Most people who rely on AAC may use more than one of these methods to communicate.
What questions should I ask my speech-language pathologist?
The following are questions to ask a speech-language pathologist (SLP) before an AAC evaluation:
- Do you typically provide services in the area of AAC?
- How long have you worked in the area of AAC? Have you worked with anybody who has a similar problem?
- Do you work as part of a team? What members are on the team?
- After evaluation, what will you do to make the communication plan work? Will you do the follow-up treatment?
- What specific kinds of communication options (e.g., additional treatment, gesture, sign language) do you recommend?

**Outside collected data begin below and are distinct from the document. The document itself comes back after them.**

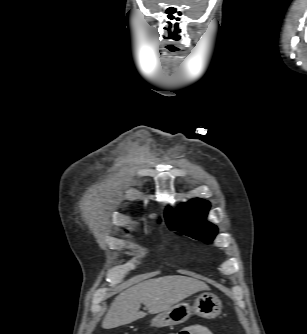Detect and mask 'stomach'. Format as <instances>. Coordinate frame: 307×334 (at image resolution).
<instances>
[{"label": "stomach", "mask_w": 307, "mask_h": 334, "mask_svg": "<svg viewBox=\"0 0 307 334\" xmlns=\"http://www.w3.org/2000/svg\"><path fill=\"white\" fill-rule=\"evenodd\" d=\"M222 310V302L212 293L200 294L193 306L186 302L173 305L171 308L160 312L151 320L154 327L174 326L187 321L192 314L212 319L217 317Z\"/></svg>", "instance_id": "0dacf381"}]
</instances>
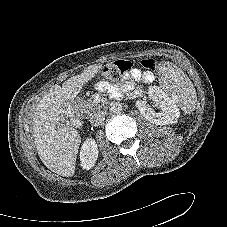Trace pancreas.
<instances>
[{
	"mask_svg": "<svg viewBox=\"0 0 227 227\" xmlns=\"http://www.w3.org/2000/svg\"><path fill=\"white\" fill-rule=\"evenodd\" d=\"M99 106L98 102L88 100V101H80L78 103V108L81 112L90 113L94 111Z\"/></svg>",
	"mask_w": 227,
	"mask_h": 227,
	"instance_id": "1",
	"label": "pancreas"
}]
</instances>
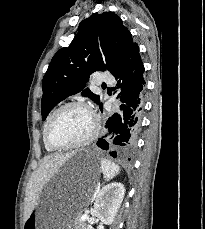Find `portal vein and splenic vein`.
I'll list each match as a JSON object with an SVG mask.
<instances>
[{
  "mask_svg": "<svg viewBox=\"0 0 205 229\" xmlns=\"http://www.w3.org/2000/svg\"><path fill=\"white\" fill-rule=\"evenodd\" d=\"M86 217H88L87 214L83 215L82 216V219H85Z\"/></svg>",
  "mask_w": 205,
  "mask_h": 229,
  "instance_id": "obj_1",
  "label": "portal vein and splenic vein"
}]
</instances>
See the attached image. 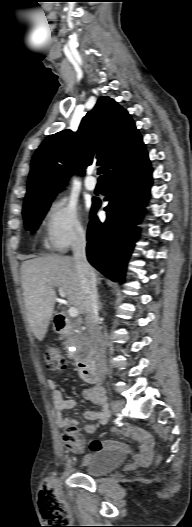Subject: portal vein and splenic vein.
Instances as JSON below:
<instances>
[{
	"instance_id": "1",
	"label": "portal vein and splenic vein",
	"mask_w": 192,
	"mask_h": 527,
	"mask_svg": "<svg viewBox=\"0 0 192 527\" xmlns=\"http://www.w3.org/2000/svg\"><path fill=\"white\" fill-rule=\"evenodd\" d=\"M59 294H60V296L62 298L66 297V294L64 293V291H63V289L61 287L59 288ZM68 314L72 318H76V317L79 316V312H78V310L75 307H70L69 310H68Z\"/></svg>"
}]
</instances>
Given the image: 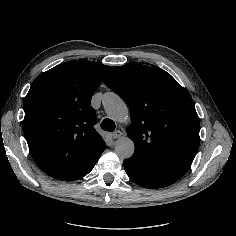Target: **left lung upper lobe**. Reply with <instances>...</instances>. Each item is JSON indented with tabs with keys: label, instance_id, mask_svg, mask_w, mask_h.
Here are the masks:
<instances>
[{
	"label": "left lung upper lobe",
	"instance_id": "5c2ea615",
	"mask_svg": "<svg viewBox=\"0 0 236 236\" xmlns=\"http://www.w3.org/2000/svg\"><path fill=\"white\" fill-rule=\"evenodd\" d=\"M104 83L130 107L128 137L138 157L180 179L200 144L199 118L190 94L157 66L128 64L112 69Z\"/></svg>",
	"mask_w": 236,
	"mask_h": 236
}]
</instances>
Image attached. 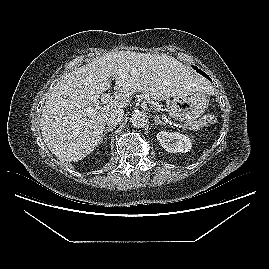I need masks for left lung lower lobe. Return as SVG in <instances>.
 <instances>
[{
    "label": "left lung lower lobe",
    "mask_w": 269,
    "mask_h": 269,
    "mask_svg": "<svg viewBox=\"0 0 269 269\" xmlns=\"http://www.w3.org/2000/svg\"><path fill=\"white\" fill-rule=\"evenodd\" d=\"M198 73H200L201 75H203L204 77L208 78L209 80H211L209 78V76L207 74H205L202 70L198 69L196 66H192Z\"/></svg>",
    "instance_id": "0a47b994"
}]
</instances>
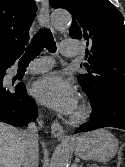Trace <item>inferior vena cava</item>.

- Where can I go to see and talk with people using AAC?
- How soon can you schedule an evaluation? What will it cost? What kinds of payment do you accept?
- If you recommend a particular device, will you help me find funding for its purchase?
- Will I be able to see actual equipment that might be recommended? If not, where else could I go to see it?
The following are questions you should be able to answer after an AAC evaluation:
- What communication approaches have been recommend?
- Which approaches will be used for various modes of communication? Quick phrases? Expressing feelings? Giving and getting information? Conversation with family and friends? Written communication?
- What symbols (e.g., letters, pictures, graphics, words, or phrases) will be used on boards or devices?
- Is there enough flexibility in the recommended communication system so that communication is possible in a variety of settings?
- Will special equipment or switches need to be bought or made?
- What body positions can be used to increase communication and function?
- Can the recommended system be modified as capabilities and needs change?
- Why were the recommended techniques chosen?
- Which professionals will be carrying out the recommended communication plan and how often must they be seen?
- Can I talk with current users of the system I am thinking about?